**Activity:**
Extract every line below that contains the word "Nova".
[Entries provided Boundary: Start]
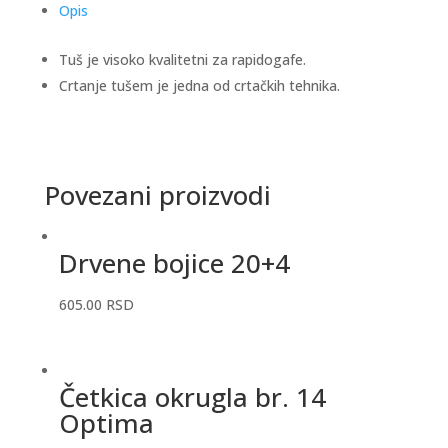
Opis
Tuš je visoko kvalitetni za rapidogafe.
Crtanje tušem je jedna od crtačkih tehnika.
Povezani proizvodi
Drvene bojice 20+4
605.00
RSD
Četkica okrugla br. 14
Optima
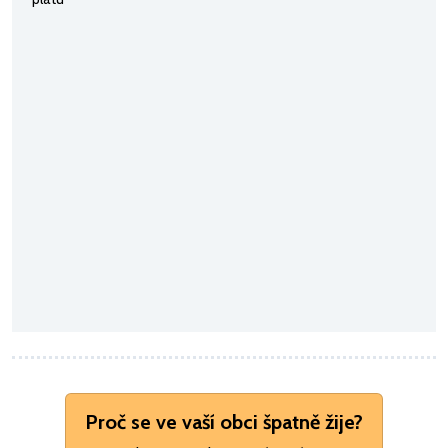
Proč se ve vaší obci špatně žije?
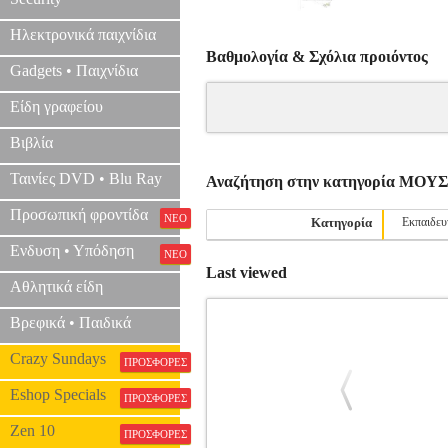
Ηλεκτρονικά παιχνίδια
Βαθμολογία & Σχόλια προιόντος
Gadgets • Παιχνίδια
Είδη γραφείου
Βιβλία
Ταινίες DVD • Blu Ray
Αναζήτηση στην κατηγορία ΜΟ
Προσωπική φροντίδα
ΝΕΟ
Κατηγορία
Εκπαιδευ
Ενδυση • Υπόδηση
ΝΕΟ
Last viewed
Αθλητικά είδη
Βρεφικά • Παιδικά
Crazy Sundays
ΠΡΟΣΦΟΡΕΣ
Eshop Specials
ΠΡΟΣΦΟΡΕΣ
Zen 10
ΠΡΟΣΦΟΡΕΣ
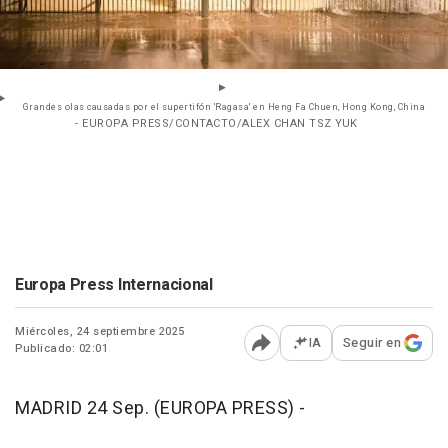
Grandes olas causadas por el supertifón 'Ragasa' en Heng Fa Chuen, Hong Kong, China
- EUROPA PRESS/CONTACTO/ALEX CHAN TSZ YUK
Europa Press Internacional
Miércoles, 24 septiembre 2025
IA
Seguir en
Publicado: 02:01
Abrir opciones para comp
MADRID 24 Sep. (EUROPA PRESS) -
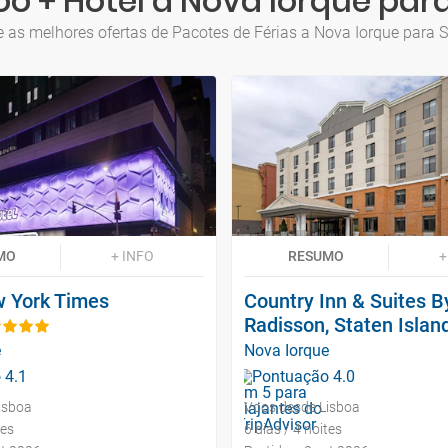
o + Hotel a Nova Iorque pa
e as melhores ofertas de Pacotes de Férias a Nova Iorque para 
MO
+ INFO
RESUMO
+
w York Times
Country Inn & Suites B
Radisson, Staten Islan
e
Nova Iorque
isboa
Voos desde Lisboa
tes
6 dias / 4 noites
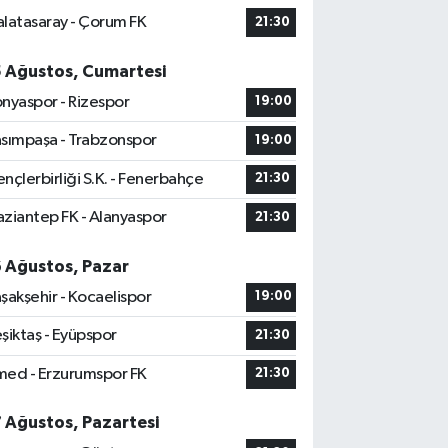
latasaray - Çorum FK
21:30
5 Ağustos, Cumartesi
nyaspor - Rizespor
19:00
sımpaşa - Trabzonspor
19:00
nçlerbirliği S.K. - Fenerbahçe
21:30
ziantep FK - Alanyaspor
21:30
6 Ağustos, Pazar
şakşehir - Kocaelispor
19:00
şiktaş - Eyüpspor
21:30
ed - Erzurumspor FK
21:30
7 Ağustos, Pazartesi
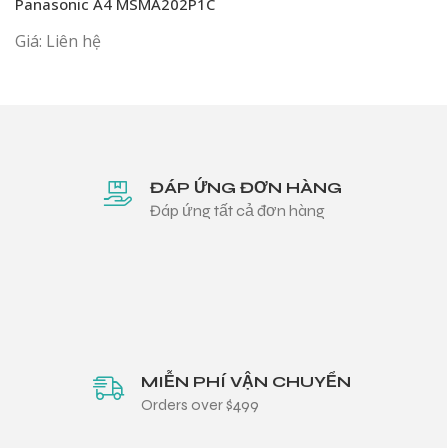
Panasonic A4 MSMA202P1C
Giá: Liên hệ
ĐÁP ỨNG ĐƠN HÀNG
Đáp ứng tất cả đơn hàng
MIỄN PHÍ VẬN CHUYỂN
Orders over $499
[Entries provided Boundary: End]
**Answer space:**
o + Hotel a Nova Iorque pa
e as melhores ofertas de Pacotes de Férias a Nova Iorque para 
Nova Iorque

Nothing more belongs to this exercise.